A new instance called instance2 is created (on stack) and is completely independent of the instance variable's value.
So when we pass a value type as a method parameter, it comes as a complete separate copy. Any changes to it are not reflected back in the caller code.

Reference Types

Suppose, we have a class like this:

class C
{
    private int x;
    private int y;
    //code...
}

When we create an instance of this class, 2 memory allocations happen: the variable is stored on the stack and object is stored on the heap.

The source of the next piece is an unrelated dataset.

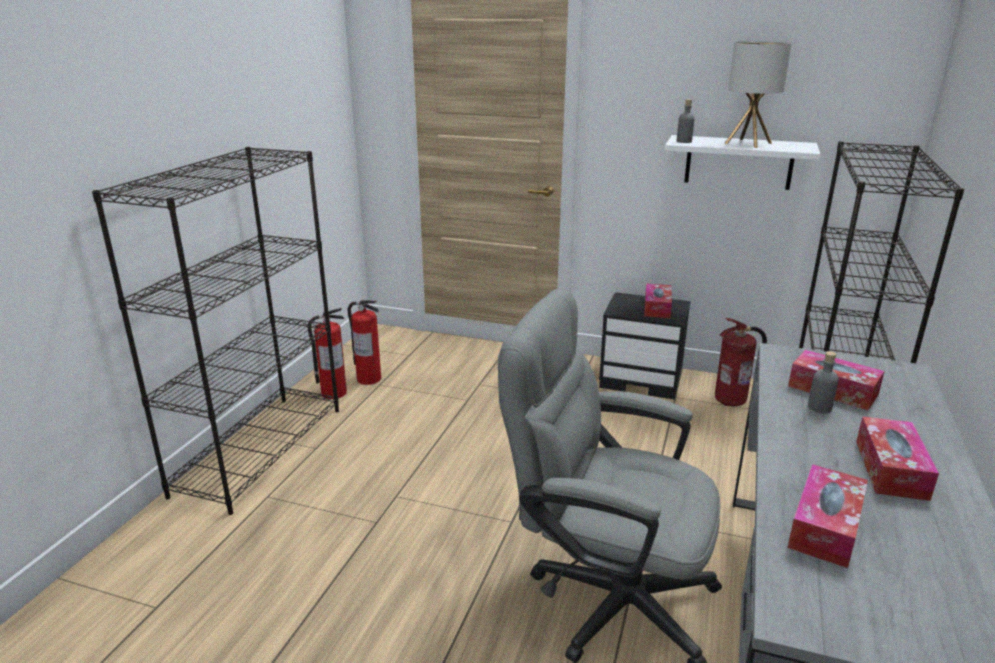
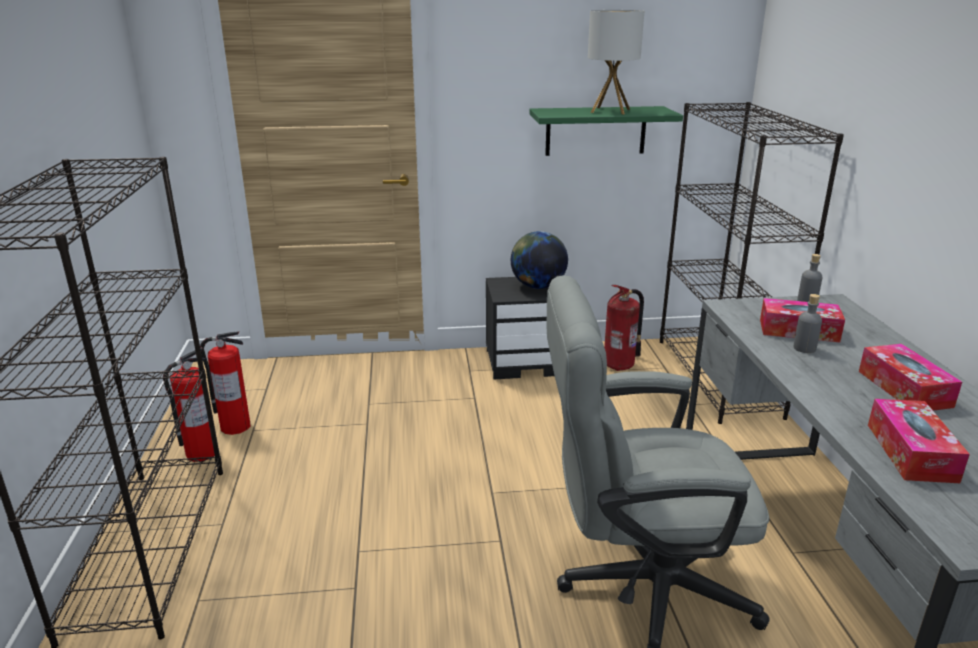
camera: 25 degrees left, 0 degrees up
tissue box [644,283,672,318] -> globe [511,231,568,289]
white shelf [665,135,821,190] -> green shelf [529,106,683,156]
grey bottle [677,99,695,143] -> grey bottle moved to [797,254,823,302]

C classInstance = new C();

So here classInstance variable is stored on stack and the actual object is stored on the heap. The classInstance variable simply refers to the object on the heap.

If we do,

C classInstance2 = classInstance;

classInstance2 is a new variable (created on stack) and it points to the same object (on heap) as referred by classInstance variable. So if we make any changes in the object using classInstance2 variable, the changes are reflected in classInstance variable's object too (because it's same). If I change the value of classInstance2.x, then classInstance.x is also changed. However, if I update the classInstance2 to refer to something else, for example if we set,

classInstance2= null;

It won't affect classInstance variable because we simply update the classInstance2 variable to point to a null reference. So when we pass objects like this to methods, the changes made to the object by the callee method are reflected back in the caller method. However, if we update the reference itself, that's not reflected back.

Ref Keyword

If in case, we want to update the reference too, we can use the ref keyword.

void Method1(ref C classInstance3)
{
    classInstance3 = null;
}

Method1(ref classInstance);

In this scenario, classInstance will be set to null by the callee method.

Conclusion

So we saw the differences between value and reference types in this article. We also saw that stack stores reference portion of reference-typed local variables and parameters and value typed local variables which are not part of a reference type. And heap stores content of reference type objects and anything inside a reference type object. So a generic statement like all value types are stored on stack might not be correct all the time as value types which are inside reference type objects are stored on heap.